I am trying to understand a solved exercise. It is about calculating the energy of vibrating bosons using the density of states, which is defined as follows:
$$g(\omega) = \frac{9N}{\omega^3_D} \omega$$
Afterwards, the specific heat $c_v$ is calculated ($E = \frac{\partial E}{\partial T}$).
After giving some context, I will go to the point.

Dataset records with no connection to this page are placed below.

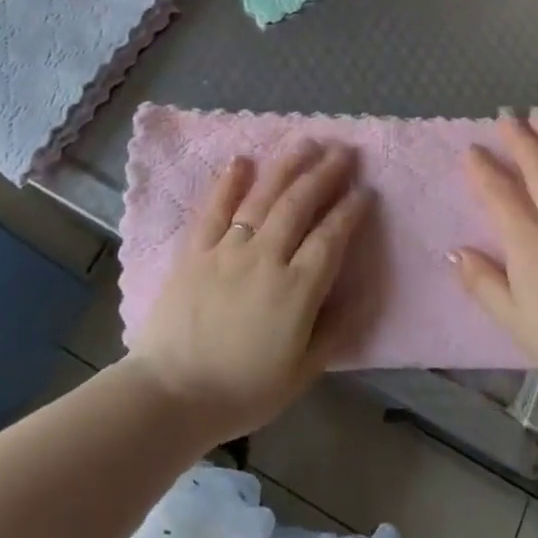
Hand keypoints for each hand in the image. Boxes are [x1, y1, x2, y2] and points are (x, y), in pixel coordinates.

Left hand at [127, 141, 371, 445]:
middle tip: (344, 151)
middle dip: (325, 174)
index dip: (350, 211)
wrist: (172, 395)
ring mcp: (227, 250)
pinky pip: (214, 210)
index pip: (331, 238)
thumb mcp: (302, 373)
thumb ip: (335, 330)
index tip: (365, 190)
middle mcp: (265, 258)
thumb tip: (365, 294)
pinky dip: (228, 183)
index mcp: (296, 290)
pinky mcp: (195, 251)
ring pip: (262, 198)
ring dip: (286, 166)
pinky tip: (242, 160)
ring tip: (306, 142)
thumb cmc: (243, 390)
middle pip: (299, 205)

$$E = \int_{0}^{\infty} \frac{\hbar \omega g(\omega)}{e^{\beta \hbar \omega} - 1} d\omega = \frac{9N}{\omega^3_D} \int_{0}^{\omega_D} \frac{\hbar \omega^3}{e^{\beta \hbar \omega} - 1} d\omega $$
On this integral, I have to use the following change of variables:
$$x = \beta \hbar \omega$$
$$T_D = \frac{\omega_D \hbar}{K_B}$$
After applying the first one I got:
$$E =\frac{9N}{\omega^3_D \beta^4 \hbar^3} \int_{0}^{\frac{\omega_D}{\beta \hbar}} \frac{ x^3}{e^{x} - 1} dx$$
Where:
$$\beta = \frac{1}{K_BT}$$
Once at this point I applied the second change of variables and derived E with respect to T (Temperature). My issue is that the solved problem skips this calculation and gives directly the $c_v$:
$$ c_v = 9K_BN (\frac{T}{T_D})^3 \int_{0}^{\frac{T_D}{T}} \frac{ x^4 e^x}{(e^{x} - 1)^2} dx$$
But I am not getting this outcome. May you help me out?